Perhaps this tells us more about us than it does them. Where there is no safe place to heal in the Body of Christ, there arises not a higher standard, but a double standard.

The evangelical mindset needs to move away from reactive judgment and center itself on true agape—or Christ’s unconditional love—when it comes to restorative healing. If we are to cultivate healthy Church leadership for the future, this is something our next generation of Christian leaders desperately needs to examine.

Accountability is a buzzword often thrown into the conversation of sin and recovery, but perhaps an even better word is “advocacy.”

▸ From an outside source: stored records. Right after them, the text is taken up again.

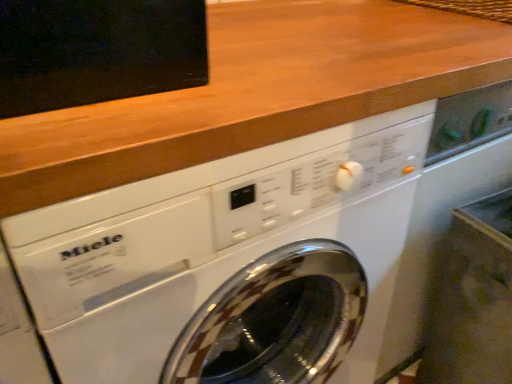
Identify the location of wooden at upper center. The image size is (512, 384). (255, 93).

In order to face wooden at upper center, should I rotate leftwards or rightwards?

Rotate your view right by about 10.992°.

What is the approximate height of wooden at upper center?

It is 1.85 inches.

Describe the element at coordinates (255, 93) in the screenshot. I see `wooden at upper center` at that location.

Identify the location of white glossy washing machine at center. Image resolution: width=512 pixels, height=384 pixels. (230, 263).

Describe the element at coordinates (230, 263) in the screenshot. Image resolution: width=512 pixels, height=384 pixels. I see `white glossy washing machine at center` at that location.

The width and height of the screenshot is (512, 384). I want to click on wooden at upper center, so click(x=255, y=93).

Between white glossy washing machine at center and wooden at upper center, which one appears on the left side from the viewer's perspective?

From the viewer's perspective, white glossy washing machine at center appears more on the left side.

Considering their positions, is white glossy washing machine at center located in front of or behind wooden at upper center?

Visually, white glossy washing machine at center is located behind wooden at upper center.

Between point (393, 173) and point (386, 52), which one is positioned behind?

The point (393, 173) is farther from the camera.

From the image's perspective, is white glossy washing machine at center located beneath wooden at upper center?

Yes.

From a real-world perspective, relative to wooden at upper center, is white glossy washing machine at center vertically above or below?

white glossy washing machine at center is situated lower than wooden at upper center in the real world.

Is white glossy washing machine at center wider than wooden at upper center?

Yes.

Looking at this image, considering the relative sizes of white glossy washing machine at center and wooden at upper center in the image provided, is white glossy washing machine at center shorter than wooden at upper center?

No, white glossy washing machine at center is not shorter than wooden at upper center.

Between white glossy washing machine at center and wooden at upper center, which one has smaller size?

wooden at upper center.

Is white glossy washing machine at center outside of wooden at upper center?

Yes, white glossy washing machine at center is outside of wooden at upper center.

Is white glossy washing machine at center positioned far away from wooden at upper center?

No.

Is white glossy washing machine at center facing towards wooden at upper center?

No.

What's the angular difference between white glossy washing machine at center and wooden at upper center's facing directions?

white glossy washing machine at center and wooden at upper center are facing 0.198 degrees away from each other.

How distant is white glossy washing machine at center from wooden at upper center?

The distance of white glossy washing machine at center from wooden at upper center is 8.68 inches.

This screenshot has height=384, width=512. What are the coordinates of `washing machine located behind the wooden at upper center` in the screenshot? It's located at (230, 263).

Does wooden at upper center appear on the left side of white glossy washing machine at center?

Incorrect, wooden at upper center is not on the left side of white glossy washing machine at center.

Which is in front, wooden at upper center or white glossy washing machine at center?

wooden at upper center is in front.

Considering the positions of point (226, 107) and point (56, 300), is point (226, 107) closer or farther from the camera than point (56, 300)?

Point (226, 107) is positioned farther from the camera compared to point (56, 300).

From the image's perspective, would you say wooden at upper center is positioned over white glossy washing machine at center?

Indeed, from the image's perspective, wooden at upper center is shown above white glossy washing machine at center.

Consider the image. From a real-world perspective, who is located higher, wooden at upper center or white glossy washing machine at center?

In real-world perspective, wooden at upper center is above.

From the picture: Considering the relative sizes of wooden at upper center and white glossy washing machine at center in the image provided, is wooden at upper center wider than white glossy washing machine at center?

No.

Considering the sizes of objects wooden at upper center and white glossy washing machine at center in the image provided, who is taller, wooden at upper center or white glossy washing machine at center?

Standing taller between the two is white glossy washing machine at center.

Considering the relative sizes of wooden at upper center and white glossy washing machine at center in the image provided, is wooden at upper center smaller than white glossy washing machine at center?

Yes, wooden at upper center is smaller than white glossy washing machine at center.

Which is correct: wooden at upper center is inside white glossy washing machine at center, or outside of it?

wooden at upper center cannot be found inside white glossy washing machine at center.

Is wooden at upper center touching white glossy washing machine at center?

No.

In the scene shown: Is wooden at upper center aimed at white glossy washing machine at center?

No, wooden at upper center is not facing towards white glossy washing machine at center.

Based on the photo, measure the distance from wooden at upper center to white glossy washing machine at center.

22.05 centimeters.

You are a GUI agent. You are given a task and a screenshot of the screen. Output one action in this format:
    pyautogui.click(x=<x>, y=<y>)
    Task: Click on the counter top located on the right of white glossy washing machine at center
    The height and width of the screenshot is (384, 512).
    Given the screenshot: What is the action you would take?
    pyautogui.click(x=255, y=93)

The height and width of the screenshot is (384, 512). What are the coordinates of `washing machine that appears behind the wooden at upper center` in the screenshot? It's located at (230, 263).

Where is `washing machine on the left of wooden at upper center`? The height and width of the screenshot is (384, 512). washing machine on the left of wooden at upper center is located at coordinates (230, 263).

In the end, accountability does not change the inner person. However, if you have an advocate, someone who stands as your defender and protector during your struggle, then that relationship becomes a safe place. And the model looks more like Jesus—who does not merely stand by to call us out when we fall out of line, but actually provides support and loving redirection along the way. This kind of advocacy actually makes accountability work better.

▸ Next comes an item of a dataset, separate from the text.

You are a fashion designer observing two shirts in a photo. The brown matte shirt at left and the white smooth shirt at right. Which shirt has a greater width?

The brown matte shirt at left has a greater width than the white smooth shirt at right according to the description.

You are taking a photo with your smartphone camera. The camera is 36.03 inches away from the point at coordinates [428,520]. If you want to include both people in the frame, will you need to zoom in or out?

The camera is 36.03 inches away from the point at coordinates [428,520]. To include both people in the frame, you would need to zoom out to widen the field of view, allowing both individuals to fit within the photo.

We should be accountable for one another rather than to one another. If I’m accountable for you through advocacy, then there are no limits to my friendship and care with you—regardless of your offense. An advocate will support you and be sympathetic with you. They will be a faithful ally with you during your struggle providing for you by way of Christian love and grace rather than just requiring line-keeping accountability to you.

As we commit to being a more transparent Church community, we must learn and not deny what Martin Luther called, “simul justis et peccador.” This Latin phrase describes the curious state of a believer as simultaneously a saint and a sinner.

No one should have to feel fearful and alone in Christ’s community. Jesus did not leave people in this condition, rather He lovingly advocated for them to be set free from their sin. Likewise, we should be free to live without hiding our “shadow side,” by acknowledging it and bringing it into the light of Christ every day of our lives.

In short, the evangelical community’s emphasis on the law has created, as a byproduct, a culture of fear when it comes to confessing personal sin. Yet it’s time to create a new culture where transparency is encouraged, safety is assured and agape love is practiced.